**Задание**
Какие два главных акта для подавления сласти называет приведенный ниже текст о борьбе со сластью?

**Выбранный текст**
________________________________________

Рукописи из кельи - Страница 3


К оглавлению

3

Ненависть к сласти долгим рассуждением возбуждается только в первый раз, а потом она мгновенно проявляется, как только вызывает ее… Молитва же вся в молитве Иисусовой; так что для подавления сласти главных два акта: подвигни ненависть — и стой в молитве Иисусовой.

Некие делания. — Напряжение мышц туда, к подчревию. Это в момент возбуждения сласти; а потом постоянно держать тело все в струнку, по–солдатски, и быть всегда как бы в присутствии большого лица… иначе это значит — не распускать членов, не разваливаться и не вольничать. Так и сидя, и ходя, и даже лежа… Это простое средство очень отрезвляет… Однажды поставив тело в струнку, уж не отступать от сего. К этой солдатской выправке надо присоединить умаление немножко в пище, немножко в сне… особенно не разваливаться во сне и, проснувшись, скорее вставать, —и немножко в преутруждении… Уединение и строгая дисциплина чувств сюда же идут…

В душе между тем главное — страх Божий и благоговеинство… Это выражаться должно особенно в том, чтоб ничего не делать неглиже… небрежно, кое‑как, какое бы дело ни было, всякое, и большое, и малое… особенно молитва… В церкви, в столовой, дома — всюду благоговение, как пред Богом ходить.

Сими приемами сласть всегда можно отбить и угасить. Но коль скоро она угашена, дальнейшее ее движение пресекается. Опять придет — опять прогонится. Так день за днем. Чем дальше, тем реже и реже она появляться будет… Плод чрез неделю замечен будет… если отнюдь не давать хода сласти… сласть наконец совсем обессилеет; только не давать ей ходу… наконец совсем перестанет являться, — и восстания будут подниматься бессластные… Если вместе с сим молитва будет крепнуть и возвышаться… то во всем теле засияет трезвенная чистота, вместо прежней похотливости.

________________________________________

**Исходные данные**
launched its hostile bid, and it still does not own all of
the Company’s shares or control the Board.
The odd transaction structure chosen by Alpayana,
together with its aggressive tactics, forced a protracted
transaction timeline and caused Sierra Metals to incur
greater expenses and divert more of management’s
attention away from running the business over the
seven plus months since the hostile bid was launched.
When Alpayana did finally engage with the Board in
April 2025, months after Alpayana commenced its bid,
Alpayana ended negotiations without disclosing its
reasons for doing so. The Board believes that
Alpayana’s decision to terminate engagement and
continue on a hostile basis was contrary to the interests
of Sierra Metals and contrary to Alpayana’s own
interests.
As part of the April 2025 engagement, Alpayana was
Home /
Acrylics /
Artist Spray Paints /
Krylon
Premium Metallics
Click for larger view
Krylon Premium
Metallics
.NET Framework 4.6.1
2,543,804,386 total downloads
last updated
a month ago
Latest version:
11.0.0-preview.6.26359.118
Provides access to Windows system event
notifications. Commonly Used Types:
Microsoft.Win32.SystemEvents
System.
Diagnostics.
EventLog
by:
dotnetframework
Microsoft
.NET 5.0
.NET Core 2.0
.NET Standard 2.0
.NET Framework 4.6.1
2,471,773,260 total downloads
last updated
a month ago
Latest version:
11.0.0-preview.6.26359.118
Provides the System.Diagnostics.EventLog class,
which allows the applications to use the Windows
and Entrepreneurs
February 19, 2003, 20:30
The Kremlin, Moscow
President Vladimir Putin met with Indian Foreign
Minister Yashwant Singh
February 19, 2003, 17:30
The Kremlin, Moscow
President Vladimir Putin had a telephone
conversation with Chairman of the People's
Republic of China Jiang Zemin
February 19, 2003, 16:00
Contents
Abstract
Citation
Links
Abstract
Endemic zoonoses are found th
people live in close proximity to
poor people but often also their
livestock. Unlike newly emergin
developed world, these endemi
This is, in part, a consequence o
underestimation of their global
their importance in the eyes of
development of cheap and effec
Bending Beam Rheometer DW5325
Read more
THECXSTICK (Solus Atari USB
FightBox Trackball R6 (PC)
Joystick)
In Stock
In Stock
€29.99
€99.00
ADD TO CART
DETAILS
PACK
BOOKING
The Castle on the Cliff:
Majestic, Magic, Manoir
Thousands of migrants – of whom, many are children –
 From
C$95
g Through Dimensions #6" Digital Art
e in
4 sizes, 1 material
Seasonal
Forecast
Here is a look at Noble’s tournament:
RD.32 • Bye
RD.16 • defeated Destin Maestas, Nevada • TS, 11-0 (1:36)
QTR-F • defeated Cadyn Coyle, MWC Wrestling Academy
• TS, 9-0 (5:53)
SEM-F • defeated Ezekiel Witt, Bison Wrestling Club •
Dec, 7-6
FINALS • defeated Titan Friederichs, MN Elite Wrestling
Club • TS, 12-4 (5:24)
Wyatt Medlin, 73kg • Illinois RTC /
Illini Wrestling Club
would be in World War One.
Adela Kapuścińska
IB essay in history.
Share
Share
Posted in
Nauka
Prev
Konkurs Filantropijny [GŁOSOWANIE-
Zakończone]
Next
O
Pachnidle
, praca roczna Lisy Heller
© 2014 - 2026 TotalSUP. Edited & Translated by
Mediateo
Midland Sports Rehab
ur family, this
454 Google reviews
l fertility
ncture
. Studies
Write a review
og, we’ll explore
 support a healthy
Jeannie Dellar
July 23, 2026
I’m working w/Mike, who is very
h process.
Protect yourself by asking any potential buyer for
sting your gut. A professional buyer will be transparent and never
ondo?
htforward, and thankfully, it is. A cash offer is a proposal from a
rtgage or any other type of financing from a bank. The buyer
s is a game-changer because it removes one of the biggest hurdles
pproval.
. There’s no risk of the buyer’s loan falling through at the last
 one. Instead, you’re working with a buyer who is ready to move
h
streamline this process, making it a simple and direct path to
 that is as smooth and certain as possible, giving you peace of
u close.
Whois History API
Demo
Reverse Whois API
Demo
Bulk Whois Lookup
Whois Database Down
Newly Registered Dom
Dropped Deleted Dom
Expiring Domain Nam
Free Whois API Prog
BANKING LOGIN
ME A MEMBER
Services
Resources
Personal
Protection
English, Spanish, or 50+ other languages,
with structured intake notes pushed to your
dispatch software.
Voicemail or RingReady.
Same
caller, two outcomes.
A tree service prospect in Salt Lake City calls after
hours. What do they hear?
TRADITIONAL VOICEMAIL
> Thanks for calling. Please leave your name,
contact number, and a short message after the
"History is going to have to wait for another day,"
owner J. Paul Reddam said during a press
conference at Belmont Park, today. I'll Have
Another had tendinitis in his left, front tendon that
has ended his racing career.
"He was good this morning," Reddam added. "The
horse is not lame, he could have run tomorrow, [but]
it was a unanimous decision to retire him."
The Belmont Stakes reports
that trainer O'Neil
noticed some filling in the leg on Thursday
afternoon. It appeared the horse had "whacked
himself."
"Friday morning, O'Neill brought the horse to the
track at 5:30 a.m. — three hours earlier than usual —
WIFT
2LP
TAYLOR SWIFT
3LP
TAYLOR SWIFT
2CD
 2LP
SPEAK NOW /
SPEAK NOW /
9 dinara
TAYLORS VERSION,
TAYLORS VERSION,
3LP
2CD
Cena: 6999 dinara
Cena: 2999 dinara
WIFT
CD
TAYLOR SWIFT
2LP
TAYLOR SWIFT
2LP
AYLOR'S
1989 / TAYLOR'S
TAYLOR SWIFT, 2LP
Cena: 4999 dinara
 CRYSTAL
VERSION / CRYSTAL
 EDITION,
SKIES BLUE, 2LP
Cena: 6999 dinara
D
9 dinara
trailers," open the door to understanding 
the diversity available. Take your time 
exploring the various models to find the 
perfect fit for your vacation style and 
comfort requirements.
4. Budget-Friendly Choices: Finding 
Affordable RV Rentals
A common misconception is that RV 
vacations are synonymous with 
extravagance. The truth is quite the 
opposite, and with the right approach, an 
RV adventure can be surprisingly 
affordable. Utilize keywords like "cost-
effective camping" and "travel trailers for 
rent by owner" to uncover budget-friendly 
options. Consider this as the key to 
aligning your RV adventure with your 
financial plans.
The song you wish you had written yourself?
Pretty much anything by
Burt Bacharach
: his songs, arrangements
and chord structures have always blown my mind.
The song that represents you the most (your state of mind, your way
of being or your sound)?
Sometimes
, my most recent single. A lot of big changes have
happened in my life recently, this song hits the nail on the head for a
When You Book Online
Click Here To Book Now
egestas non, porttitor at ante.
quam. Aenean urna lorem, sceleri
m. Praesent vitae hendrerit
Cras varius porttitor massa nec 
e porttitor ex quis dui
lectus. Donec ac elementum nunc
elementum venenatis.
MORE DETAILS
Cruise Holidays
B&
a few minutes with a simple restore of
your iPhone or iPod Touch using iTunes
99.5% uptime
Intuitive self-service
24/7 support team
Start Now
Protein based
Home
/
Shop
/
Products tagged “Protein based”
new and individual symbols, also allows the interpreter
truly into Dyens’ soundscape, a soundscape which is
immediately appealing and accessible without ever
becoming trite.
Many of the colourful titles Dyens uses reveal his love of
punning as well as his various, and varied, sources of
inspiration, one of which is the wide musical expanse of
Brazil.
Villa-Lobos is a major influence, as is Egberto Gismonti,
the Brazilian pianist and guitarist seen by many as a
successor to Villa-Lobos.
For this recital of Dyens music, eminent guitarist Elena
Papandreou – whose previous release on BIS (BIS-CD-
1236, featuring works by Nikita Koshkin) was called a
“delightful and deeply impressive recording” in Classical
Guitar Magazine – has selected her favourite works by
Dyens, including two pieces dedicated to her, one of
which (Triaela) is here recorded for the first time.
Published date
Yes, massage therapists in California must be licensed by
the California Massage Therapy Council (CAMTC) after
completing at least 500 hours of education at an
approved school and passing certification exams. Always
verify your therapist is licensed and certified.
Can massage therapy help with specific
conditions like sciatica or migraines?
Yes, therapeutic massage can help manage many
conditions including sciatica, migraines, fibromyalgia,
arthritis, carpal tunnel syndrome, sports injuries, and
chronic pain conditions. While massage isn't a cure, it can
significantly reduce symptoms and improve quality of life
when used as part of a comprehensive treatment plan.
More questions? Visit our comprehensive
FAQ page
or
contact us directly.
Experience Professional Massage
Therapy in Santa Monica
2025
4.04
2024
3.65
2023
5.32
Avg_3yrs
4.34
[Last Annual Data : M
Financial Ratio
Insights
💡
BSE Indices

________________________________________

**Решение задания**
Подвигнуть ненависть и стоять в молитве Иисусовой.